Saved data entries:
*** Begin section ***
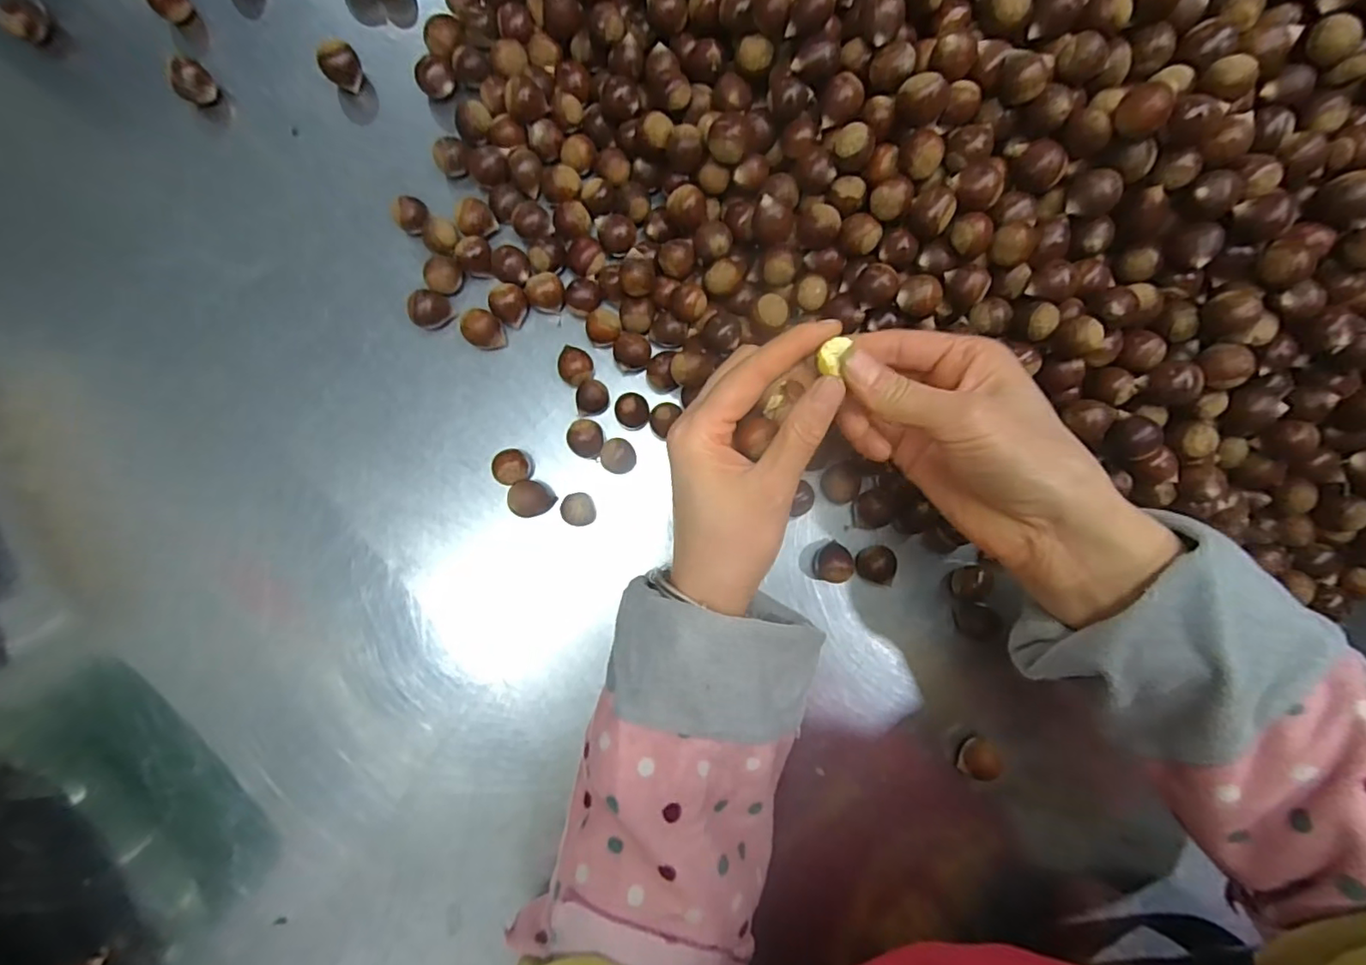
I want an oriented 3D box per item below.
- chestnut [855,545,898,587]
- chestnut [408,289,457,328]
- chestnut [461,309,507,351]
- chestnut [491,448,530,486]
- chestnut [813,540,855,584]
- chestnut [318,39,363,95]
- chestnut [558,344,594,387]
[{"bbox_3d":[0.117,0.049,0.349,0.021,0.015,0.021,0,87,-1],"label":"chestnut"},{"bbox_3d":[-0.153,-0.104,0.351,0.020,0.019,0.022,0,87,-1],"label":"chestnut"},{"bbox_3d":[-0.121,-0.092,0.352,0.022,0.019,0.021,0,87,-1],"label":"chestnut"},{"bbox_3d":[-0.102,-0.009,0.349,0.021,0.019,0.020,0,87,-1],"label":"chestnut"},{"bbox_3d":[0.091,0.048,0.348,0.019,0.020,0.023,22,86,0],"label":"chestnut"},{"bbox_3d":[-0.211,-0.257,0.359,0.022,0.020,0.021,0,87,-1],"label":"chestnut"},{"bbox_3d":[-0.065,-0.071,0.352,0.020,0.016,0.025,-26,87,-3],"label":"chestnut"}]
*** End section ***
Above are the records; copy them exactly without the pictures.

I want an oriented 3D box per item below.
- chestnut [855,545,898,587]
- chestnut [408,289,457,328]
- chestnut [461,309,507,351]
- chestnut [491,448,530,486]
- chestnut [813,540,855,584]
- chestnut [318,39,363,95]
- chestnut [558,344,594,387]
[{"bbox_3d":[0.117,0.049,0.349,0.021,0.015,0.021,0,87,-1],"label":"chestnut"},{"bbox_3d":[-0.153,-0.104,0.351,0.020,0.019,0.022,0,87,-1],"label":"chestnut"},{"bbox_3d":[-0.121,-0.092,0.352,0.022,0.019,0.021,0,87,-1],"label":"chestnut"},{"bbox_3d":[-0.102,-0.009,0.349,0.021,0.019,0.020,0,87,-1],"label":"chestnut"},{"bbox_3d":[0.091,0.048,0.348,0.019,0.020,0.023,22,86,0],"label":"chestnut"},{"bbox_3d":[-0.211,-0.257,0.359,0.022,0.020,0.021,0,87,-1],"label":"chestnut"},{"bbox_3d":[-0.065,-0.071,0.352,0.020,0.016,0.025,-26,87,-3],"label":"chestnut"}]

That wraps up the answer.